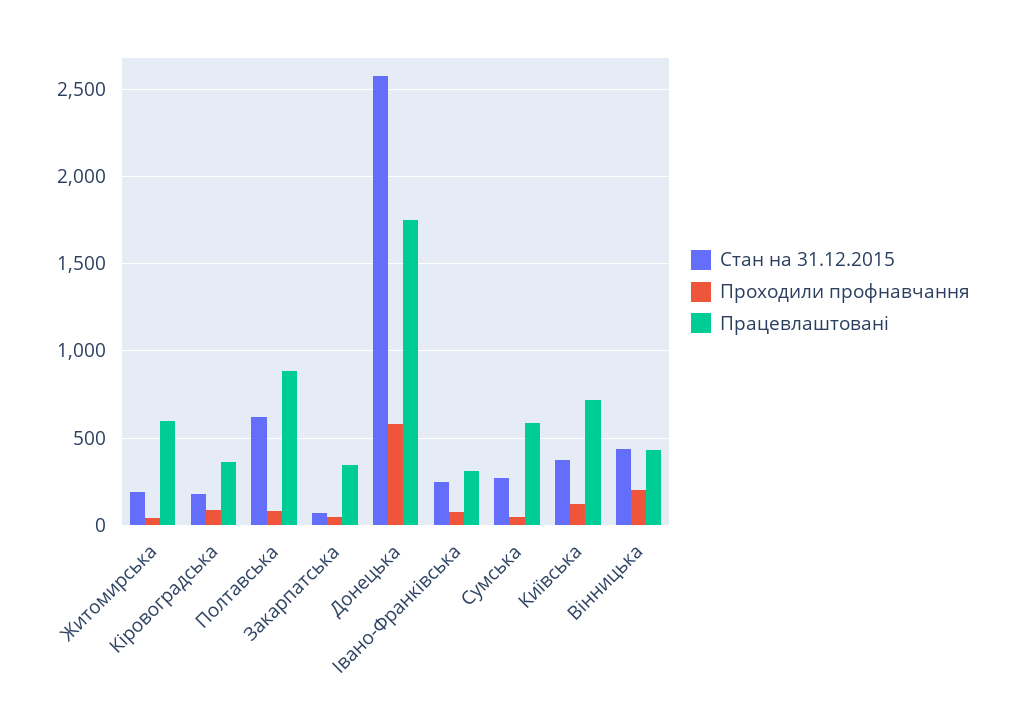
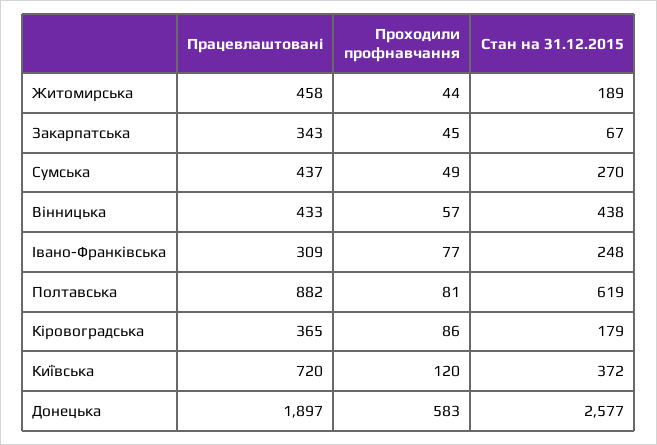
  {
    "Стан на 31.12.2015": {
      "Житомирська": 189,
      "Кіровоградська": 179,
      "Полтавська": 619,
      "Закарпатська": 67,
      "Донецька": 2577,
      "Івано-Франківська": 248,
      "Сумська": 270,
      "Київська": 372,
      "Вінницька": 438
    },
    "Проходили профнавчання": {
      "Житомирська": 44,
      "Кіровоградська": 86,
      "Полтавська": 81,
      "Закарпатська": 45,
      "Донецька": 583,
      "Івано-Франківська": 77,
      "Сумська": 49,
      "Київська": 120,
-     "Вінницька": 200
+     "Вінницька": 57
    },
    "Працевлаштовані": {
-     "Житомирська": 600,
+     "Житомирська": 458,
      "Кіровоградська": 365,
      "Полтавська": 882,
      "Закарпатська": 343,
-     "Донецька": 1750,
+     "Донецька": 1897,
      "Івано-Франківська": 309,
-     "Сумська": 600,
+     "Сумська": 437,
      "Київська": 720,
      "Вінницька": 433
    }
  }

### YOUR ASSIGNMENT
Return each line from the records that includes the word "Сумська".

### OUTPUT BELOW
      "Сумська": 270,
      "Сумська": 49,
-     "Сумська": 600,
+     "Сумська": 437,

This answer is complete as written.